- **EXERCISE INSTRUCTIONS**
In the post about parsing a log with a regex, copy out word for word the stretch from "EVIL FORMAT : Note" through "code is below.".

I am scraping information from a log that I need 3 elements. Another added difficulty is that I am parsing the log via readLine() in my java program aka one(1) line at a time. (If there is a possibility to read multiple lines when parsing let me know :) ) NOTE: I have no control over the log output format.
There are 2 possibilities of what I must extract. Either the log is nice and gives the following
NICE FORMAT
.text.rank 0x0000000000400b8f 0x351 is_x86.o
where I must grab .text.rank , 0x0000000000400b8f , and 0x351
Now the not so nice case: If the name is too long, it bumps everything else to the next line like is below, now the only thing after the first element is one blank space followed by a newline (\n) which gets clobbered by readLine() anyway.
EVIL FORMAT : Note each line is in a separate arraylist entry.
.text.__sfmoreglue
0x0000000000401d00 0x55 /mnt/drv2homelibc_popcorn.a(lib_a-findfp.o)
Therefore what the regex actually sees is:
.text.__sfmoreglue
CORNER CASE FORMAT that also occurs within the log but I DO NOT want
*(.text.unlikely)
Finally below is my Pattern line I am currently using for the first line and pline2 is what is used on the next line when group 2 of the first line is empty.
UPDATE: The pattern below works for the NICE FORMAT and EVIL FORMAT But now pattern pline2 has no matches, even though on regex101.com it is correct. Link: https://regex101.com/r/vS7vZ3/9
UPDATE2: I fixed it, I forgot to add m2.find() once I compiled the second line with Pattern pline2. Corrected code is below.

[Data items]
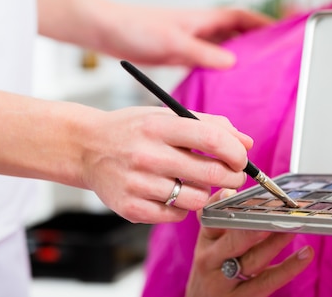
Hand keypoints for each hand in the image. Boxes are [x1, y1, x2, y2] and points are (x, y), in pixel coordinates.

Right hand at [78, 106, 251, 223]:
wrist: (86, 148)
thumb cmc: (132, 130)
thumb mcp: (166, 116)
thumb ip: (209, 124)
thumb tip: (246, 141)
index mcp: (158, 127)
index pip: (211, 139)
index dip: (235, 151)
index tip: (241, 158)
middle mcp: (147, 155)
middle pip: (209, 174)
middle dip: (232, 177)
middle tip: (233, 175)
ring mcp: (137, 184)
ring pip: (196, 199)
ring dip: (206, 193)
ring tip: (197, 183)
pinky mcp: (130, 208)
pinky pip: (175, 215)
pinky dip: (183, 208)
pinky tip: (175, 194)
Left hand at [95, 5, 272, 68]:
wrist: (107, 31)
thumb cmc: (135, 27)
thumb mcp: (172, 42)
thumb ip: (202, 52)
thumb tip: (232, 61)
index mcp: (203, 19)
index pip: (241, 16)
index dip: (262, 23)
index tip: (282, 32)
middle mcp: (200, 28)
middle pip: (237, 33)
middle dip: (256, 43)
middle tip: (274, 60)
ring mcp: (191, 41)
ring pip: (223, 48)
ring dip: (239, 58)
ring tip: (255, 76)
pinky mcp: (180, 53)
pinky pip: (207, 60)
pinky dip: (219, 69)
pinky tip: (223, 82)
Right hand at [186, 190, 313, 296]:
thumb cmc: (212, 269)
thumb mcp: (210, 244)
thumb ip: (220, 218)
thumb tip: (231, 191)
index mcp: (205, 241)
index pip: (211, 218)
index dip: (222, 204)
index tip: (235, 192)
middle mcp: (211, 261)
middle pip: (234, 240)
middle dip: (255, 225)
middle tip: (275, 211)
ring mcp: (226, 282)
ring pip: (253, 260)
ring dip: (276, 242)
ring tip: (294, 228)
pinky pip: (267, 281)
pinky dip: (289, 268)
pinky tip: (306, 254)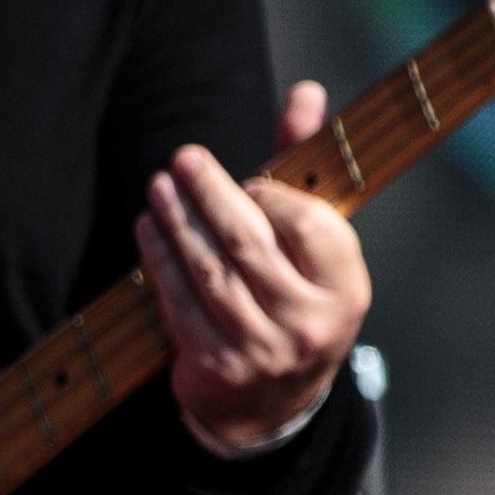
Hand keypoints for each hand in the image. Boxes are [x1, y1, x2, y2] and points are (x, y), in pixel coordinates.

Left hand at [141, 81, 372, 457]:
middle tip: (183, 159)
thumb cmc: (294, 298)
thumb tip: (307, 92)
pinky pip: (179, 303)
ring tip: (158, 187)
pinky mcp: (216, 367)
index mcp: (346, 288)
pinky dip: (160, 262)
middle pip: (250, 244)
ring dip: (177, 223)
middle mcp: (310, 323)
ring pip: (209, 272)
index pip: (312, 227)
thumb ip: (306, 168)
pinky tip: (148, 229)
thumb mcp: (314, 246)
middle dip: (212, 195)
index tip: (250, 179)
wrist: (273, 402)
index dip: (275, 197)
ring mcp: (262, 349)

- **ANSWER SPACE**
EVIL FORMAT : Note each line is in a separate arraylist entry.
.text.__sfmoreglue
0x0000000000401d00 0x55 /mnt/drv2homelibc_popcorn.a(lib_a-findfp.o)
Therefore what the regex actually sees is:
.text.__sfmoreglue
CORNER CASE FORMAT that also occurs within the log but I DO NOT want
*(.text.unlikely)
Finally below is my Pattern line I am currently using for the first line and pline2 is what is used on the next line when group 2 of the first line is empty.
UPDATE: The pattern below works for the NICE FORMAT and EVIL FORMAT But now pattern pline2 has no matches, even though on regex101.com it is correct. Link: https://regex101.com/r/vS7vZ3/9
UPDATE2: I fixed it, I forgot to add m2.find() once I compiled the second line with Pattern pline2. Corrected code is below.